Le point sur la hausse des prix des voitures en Allemagne

Selon les chiffres du KBA (Office fédéral des Transports), le parc allemand de voitures particulières s’établissait à 43,4 millions d’unités fin 2012. A cette date, l’Allemagne comptait 80 523 700 habitants. La densité automobile s’établit donc à 530 voitures pour 1 000 habitants.

En 1980, le prix moyen d’une voiture s’élevait à 8 420 euros ; il est passé à 15 340 euros en 1990. Selon les calculs du centre de recherche automobile CAR de l’Université de Duisburg-Essen, le prix des voitures a atteint 26 446 euros en moyenne en 2012. Entre 1980 et 2012, cela représente une hausse de 214 %, soit une progression nettement plus élevée que l’inflation.

En effet, le prix des voitures a augmenté de 3,6 % par an entre 1980 et 2012, tandis que l’inflation s’est établie en moyenne à 2,2 % par an sur la période (voir le graphique ci-dessous). Sur la seule année 2012, l’inflation s’est établie à 1,9 %, tandis que le prix des voitures neuves a augmenté de 2,8 %. A l’exception de Dacia, Smart et Fiat, quasiment aucun constructeur ne propose une gamme dont les prix moyens sont inférieurs à 15 000 euros en Allemagne.
Toutefois, la hausse ? plus rapide que celle de l’inflation ? du prix moyen des voitures s’explique principalement par la nette progression en termes de qualité.
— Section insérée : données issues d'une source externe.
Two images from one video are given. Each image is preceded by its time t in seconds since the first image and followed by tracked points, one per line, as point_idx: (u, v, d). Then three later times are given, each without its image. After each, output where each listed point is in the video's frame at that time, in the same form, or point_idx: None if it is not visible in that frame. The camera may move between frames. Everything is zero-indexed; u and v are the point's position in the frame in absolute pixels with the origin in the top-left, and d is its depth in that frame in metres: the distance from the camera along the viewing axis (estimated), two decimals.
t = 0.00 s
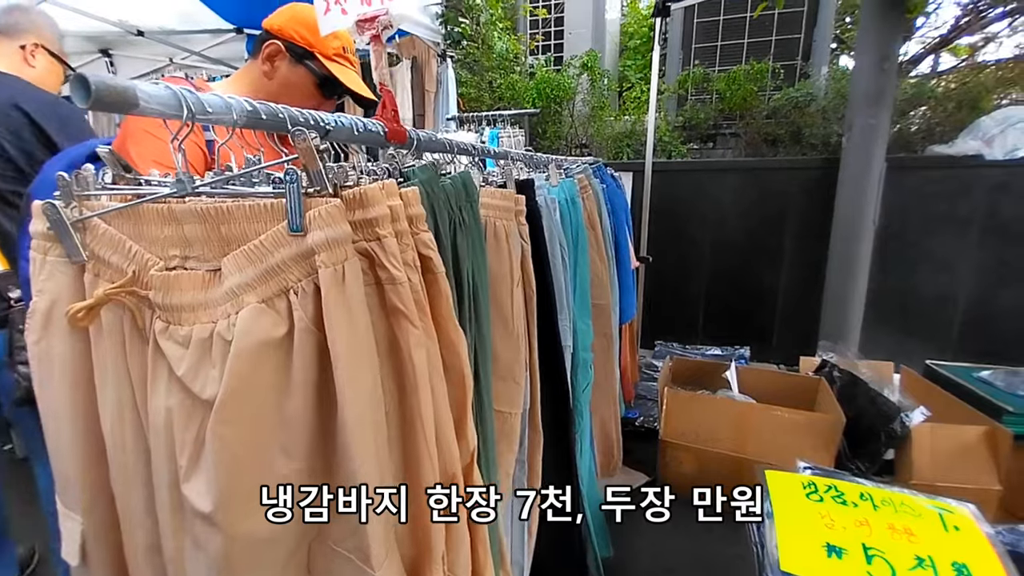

En effet, les nouvelles technologies permettent de proposer des véhicules plus fiables, moins polluants, moins bruyants et plus confortables, alors que les produits de grande consommation restent d’une qualité globalement similaire d'année en année.

Il est ainsi difficile de comparer une voiture datant de 1980 à une voiture actuelle, qui dispose désormais de coussins gonflables, de systèmes d’assistance au freinage (ABS), ou encore de motorisations plus puissantes, tout en consommant moins de carburant. De plus, les voitures sont de plus en plus équipées de systèmes électroniques (pour la direction assistée, la climatisation, l’aide au stationnement, etc.).

En termes de sécurité, les voitures des années 1980 (sans coussin gonflable, sans ceinture de sécurité à l’arrière, sans aide au freinage ou encore sans aide au contrôle de la trajectoire) ne pourraient pas passer les contrôles techniques actuels. Au vu de ces améliorations, la hausse des prix moyens des voitures particulières se justifie.

En outre, les constructeurs d’automobiles sont particulièrement dépendants de la hausse des coûts des matières premières, qui influent sur le prix des voitures. De plus, la majorité des voitures vendues en Allemagne restent produites dans le pays, ce qui n’est pas nécessairement le cas pour d’autres produits dont la qualité a nettement progressé depuis les années 1980 (téléphones portables, ordinateurs, etc.).

Néanmoins, la hausse des prix des voitures reste notable et se traduit notamment par un vieillissement des acheteurs d’automobiles neuves. En effet, en 1990, 27,9 % des acheteurs de voitures neuves avaient moins de 35 ans. En 2012, les automobilistes de cette tranche d’âge ne représentaient que 12,2 % des acheteurs.